Stacia M. Fleegal is the author of two full-length and four chapbook poetry collections. Her poems have appeared in North American Review, Barn Owl Review, Fourth River, UCity Review, decomP‘s Best of 10 Years anthology, Crab Creek Review, Knockout, Best of the Net 2011, NELLE, Menacing Hedge, Literary Mama, Memoir Mixtapes, and more; and were recently nominated for Best of the Net 2017. She is more proud of being named on a Shitty Women of Lit list than of her three Pushcart Prize nominations. Her nonfiction has appeared at Salon, Bustle, Scary Mommy, ESME (Empowering Solo Moms Everywhere), Quaint Magazine, and more. She is director of the Center for Creative Writing (creativingwritingcenter.com).
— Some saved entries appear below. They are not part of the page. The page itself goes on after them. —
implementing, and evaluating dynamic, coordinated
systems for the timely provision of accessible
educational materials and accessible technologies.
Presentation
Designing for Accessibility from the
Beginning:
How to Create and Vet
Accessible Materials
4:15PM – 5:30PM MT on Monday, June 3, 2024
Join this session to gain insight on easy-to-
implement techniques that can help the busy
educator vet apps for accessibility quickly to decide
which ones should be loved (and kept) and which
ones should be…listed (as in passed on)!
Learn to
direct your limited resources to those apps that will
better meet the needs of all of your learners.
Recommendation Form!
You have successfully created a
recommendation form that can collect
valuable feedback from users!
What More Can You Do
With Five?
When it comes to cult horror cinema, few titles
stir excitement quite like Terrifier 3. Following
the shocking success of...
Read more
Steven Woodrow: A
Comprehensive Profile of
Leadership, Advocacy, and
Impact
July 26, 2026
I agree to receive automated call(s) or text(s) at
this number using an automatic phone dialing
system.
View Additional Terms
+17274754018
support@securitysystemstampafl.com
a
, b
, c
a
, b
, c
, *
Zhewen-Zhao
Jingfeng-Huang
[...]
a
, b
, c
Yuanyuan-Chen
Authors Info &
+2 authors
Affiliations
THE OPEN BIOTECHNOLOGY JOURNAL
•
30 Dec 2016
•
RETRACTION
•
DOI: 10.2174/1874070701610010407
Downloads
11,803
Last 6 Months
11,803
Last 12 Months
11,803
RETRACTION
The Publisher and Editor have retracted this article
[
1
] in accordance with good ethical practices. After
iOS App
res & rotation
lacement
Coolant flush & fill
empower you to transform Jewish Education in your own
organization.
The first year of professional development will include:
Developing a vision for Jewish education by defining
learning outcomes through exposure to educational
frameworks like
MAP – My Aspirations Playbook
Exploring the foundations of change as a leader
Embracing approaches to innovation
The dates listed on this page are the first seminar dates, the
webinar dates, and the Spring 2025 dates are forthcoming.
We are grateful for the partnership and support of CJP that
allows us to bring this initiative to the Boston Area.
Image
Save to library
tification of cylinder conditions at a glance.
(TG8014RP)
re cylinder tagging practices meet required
She blogs erratically on motherhood and memoir at anotherwritingmom.wordpress.com, tweets @shapeshifter43, practices yoga, volunteers in service to survivors of domestic violence, makes jewelry, worships the outdoors, and mothers a rock-star kindergartener named Jax.
Deer Hollow
The fawn can’t be more than a week old, new leggy gait and a brief moment of no fear as she bounds, awkward with ecstasy, into my sunny yard. We notice each other at the same time, freeze for different reasons before she scampers under a hosta to wait for her mother’s call. Next spring, that fawn might be the pregnant doe moving under lilacs to gut the birdfeeders. I am not the fawn, I am the doe now, I remind myself, and anyway, there’s no call coming. Dear hollow, you are full of gendered dangers, overrun of a rocky road infatuated with the river. The doe are most vulnerable, distracted by instinct to breed, an acorn appetite for two, then another’s bleeting need. Smart enough to travel in threes or fours herding the young, but road and rifle are never far. One in four who venture out become guts on the highway, engines shrugging past. Or a grizzly man reasons he must consume her flanks peppered with gun powder, hang her hides where they can’t hide. Any aftermath leaves the fawn under the hosta, the female inside out. You never see a buck, and if you do, he’s alone, and he sees you first. If the hunter is good, it’s the same. The worst crosshair is the crush of no one caring that the scenic perimeter drive around town is a maggoty matricide, a valley’s trail of ribs picked clean, bloat and hollow creeping into all our yards.